My feelings were reduced to a medley.

"But you are a help to me--a great help," I protested.

She shook her head. "I wish I were," she said.

It suddenly occurred to me that she might be. I was softened, and alarmed by the spectacle she had revealed of the widening breach between us. I laid my hand on her shoulder.

"Well, I'll try to do better, Maude."

She looked up at me, questioningly yet gratefully, through a mist of tears. But her reply--whatever it might have been--was forestalled by the sound of shouts and laughter in the hallway. She sprang up and ran to the door.

"It's the children," she exclaimed, "they've come home from Susan's party!"

It begins indeed to look as if I were writing this narrative upside down, for I have said nothing about children. Perhaps one reason for this omission is that I did not really appreciate them, that I found it impossible to take the same minute interest in them as Tom, for instance, who was, apparently, not content alone with the six which he possessed, but had adopted mine. One of them, little Sarah, said "Uncle Tom" before "Father." I do not mean to say that I had not occasional moments of tenderness toward them, but they were out of my thoughts much of the time. I have often wondered, since, how they regarded me; how, in their little minds, they defined the relationship. Generally, when I arrived home in the evening I liked to sit down before my study fire and read the afternoon newspapers or a magazine; but occasionally I went at once to the nursery for a few moments, to survey with complacency the medley of toys on the floor, and to kiss all three. They received my caresses with a certain shyness--the two younger ones, at least, as though they were at a loss to place me as a factor in the establishment. They tumbled over each other to greet Maude, and even Tom. If I were an enigma to them, what must they have thought of him? Sometimes I would discover him on the nursery floor, with one or two of his own children, building towers and castles and railroad stations, or forts to be attacked and demolished by regiments of lead soldiers. He was growing comfortable-looking, if not exactly stout; prematurely paternal, oddly willing to renounce the fiercer joys of life, the joys of acquisition, of conquest, of youth.

"You'd better come home with me, Chickabiddy," he would say, "that father of yours doesn't appreciate you. He's too busy getting rich."

"Chickabiddy," was his name for little Sarah. Half of the name stuck to her, and when she was older we called her Biddy.

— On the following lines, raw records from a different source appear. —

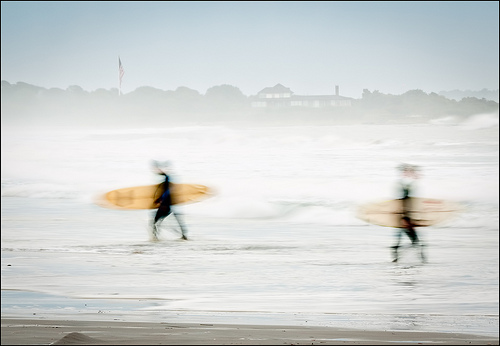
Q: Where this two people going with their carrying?
A: Playing surfboarding.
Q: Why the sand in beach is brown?
A: An normal color of the sand.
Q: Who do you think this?
A: A person.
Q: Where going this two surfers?
A: To take rest.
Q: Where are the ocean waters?
A: On the beach.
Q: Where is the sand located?
A: On the beach.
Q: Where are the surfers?
A: On the beach.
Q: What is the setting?
A: A beach.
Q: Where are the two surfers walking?
A: On the beach.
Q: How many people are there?
A: Two.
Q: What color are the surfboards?
A: Yellow and white.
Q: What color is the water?
A: Gray and white.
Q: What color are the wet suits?
A: Black.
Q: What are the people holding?
A: Surfboards.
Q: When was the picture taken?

She would gaze at him questioningly, her eyes like blue flower cups, a strange little mixture of solemnity and bubbling mirth, of shyness and impulsiveness. She had fat legs that creased above the tops of the absurd little boots that looked to be too tight; sometimes she rolled and tumbled in an ecstasy of abandon, and again she would sit motionless, as though absorbed in dreams. Her hair was like corn silk in the sun, twisting up into soft curls after her bath, when she sat rosily presiding over her supper table.

As I look back over her early infancy, I realize that I loved her, although it is impossible for me to say how much of this love is retrospective. Why I was not mad about her every hour of the day is a puzzle to me now. Why, indeed, was I not mad about all three of them? There were moments when I held and kissed them, when something within me melted: moments when I was away from them, and thought of them. But these moments did not last. The something within me hardened again, I became indifferent, my family was wiped out of my consciousness as though it had never existed.